PP: What are your thoughts of fellow teammates and draft hopefuls, Adam Clendening and Matt Nieto?
SG: I think Adam and Matt both have bright futures in hockey.  It’s been cool playing with them this year and they’re both special players.  They’re both great guys, too, which is nice.

PP: What is it like playing for a likely Hall of Famer in Jack Parker?
SG: It’s fun.  He’s a very energetic guy.  He’s very intense, too, and ther’s a lot to learn from him.  He’s been around the game for so long, so I look forward to the next 3 years at BU.
PP: What do you have to do in order to take your game to the next level to play in the NHL?
SG: I think being committed to the off-ice training is going to be big for me.  Also I’d like to work on my skating and quickness as well as my shooting.  There’s always a lot to work on so the next 3 years at BU should be fun.

PP: What do you consider the best moment in your playing career so far?
SG: Best moment so far is definitely the two national championships in Vernon.  Both were different and unbelievable and it’s something no one can take away from me and the other guys who won them.  It’s definitely something I will remember for the rest of my life.
PP: Are there any players that you have played with/against who you think will make the NHL and produce very well?  If you can, name some and give a reason why.
SG: I’ve played with a lot of good players, but some that come to mind are probably Charlie, Adam, Matt and Garrett Noonan.  They all work very hard and are all super skilled.  It’s been a lot of fun this year.  Also I think the Jones twins over at Quinnipiac as well.  We were linemates for two years in Vernon and they’re special players.  Super skilled and super competitive.
PP: What does BU have to do different this season to get back into contention for the Frozen Four?
SG: I think we have to have more attention to detail.  A lot of times this year, we were in close games and I think with another year under everyone’s belt, we will have the experience to close out games and have better 60-minute efforts.  We’re returning a lot of guys and the next looks to be exciting for BU hockey!
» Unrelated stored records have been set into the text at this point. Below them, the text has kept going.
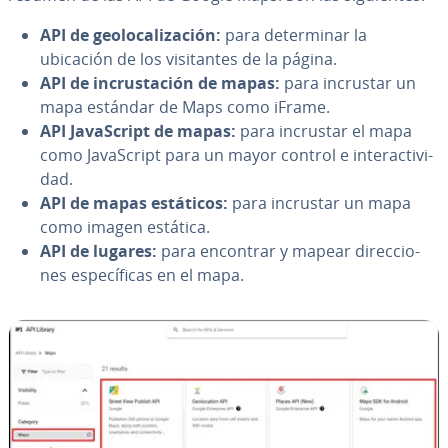
API de geo­lo­ca­li­za­ción:
para de­te­r­mi­nar la
ubicación de los vi­si­ta­n­tes de la página.
API de in­cru­s­ta­ción de mapas:
para incrustar un
mapa estándar de Maps como iFrame.
API Ja­va­S­cri­pt de mapas:
para incrustar el mapa
como Ja­va­S­cri­pt para un mayor control e in­ter­ac­ti­vi­
dad.
API de mapas estáticos:
para incrustar un mapa
como imagen estática.
API de lugares:
para encontrar y mapear di­re­c­cio­
nes es­pe­cí­fi­cas en el mapa.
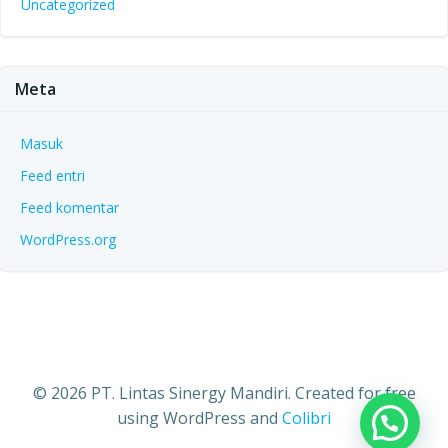
Uncategorized
Meta
Masuk
Feed entri
Feed komentar
WordPress.org
© 2026 PT. Lintas Sinergy Mandiri. Created for free
using WordPress and
Colibri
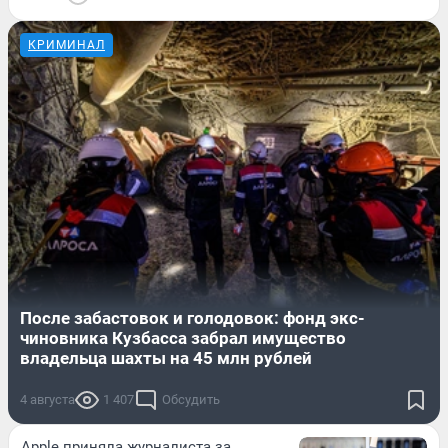
КРИМИНАЛ
После забастовок и голодовок: фонд экс-
чиновника Кузбасса забрал имущество
владельца шахты на 45 млн рублей
4 августа
1 407
Обсудить
Apple приняла журналиста за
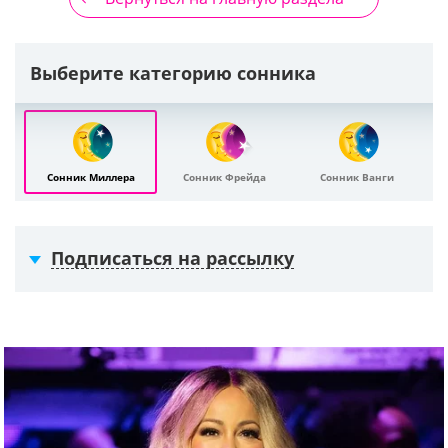
Выберите категорию сонника
Сонник Миллера
Сонник Фрейда
Сонник Ванги
Подписаться на рассылку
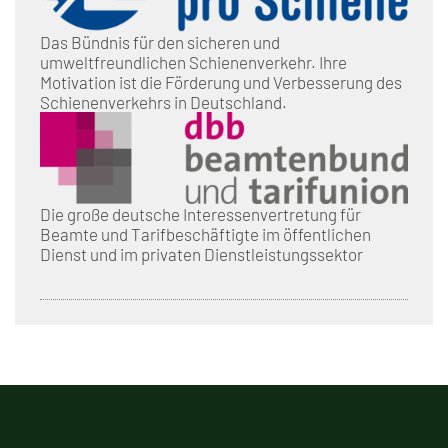
Das Bündnis für den sicheren und
umweltfreundlichen Schienenverkehr. Ihre
Motivation ist die Förderung und Verbesserung des
Schienenverkehrs in Deutschland.
Die große deutsche Interessenvertretung für
Beamte und Tarifbeschäftigte im öffentlichen
Dienst und im privaten Dienstleistungssektor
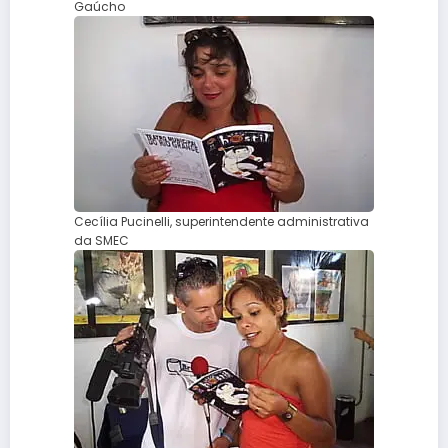
Gaúcho
Cecília Pucinelli, superintendente administrativa
da SMEC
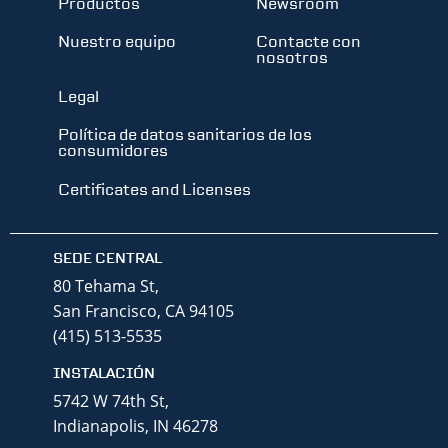
Productos
Newsroom
Nuestro equipo
Contacte con
nosotros
Legal
Política de datos sanitarios de los
consumidores
Certificates and Licenses
SEDE CENTRAL
80 Tehama St,
San Francisco, CA 94105
(415) 513-5535
INSTALACIÓN
5742 W 74th St,
Indianapolis, IN 46278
Gill’s name hasn’t been thrown around often enough, and when it has, the consensus seems to be a late round pick.  With Gill’s playmaking ability, hard-nosed effort, and strong play in-and-around the net, one team will be very lucky to have the British Columbia native in their prospect pool.  Silky smooth hands and passing capability, one can see the resemblance of a Forsberg or a Giroux.  The likelihood of reaching that high of a potential will be very hard to overcome, but it isn’t out of the realm of possibility considering Gill’s work ethic and tireless play.  The Terriers had a few surprising breakout players this season, but Sahir played well enough to get his name thrown out as a possible draft pick in Minnesota.  After all is said and done in St. Paul in two weeks, 29 GM’s will wonder why they didn’t pick Gill in 2010 when they had the chance.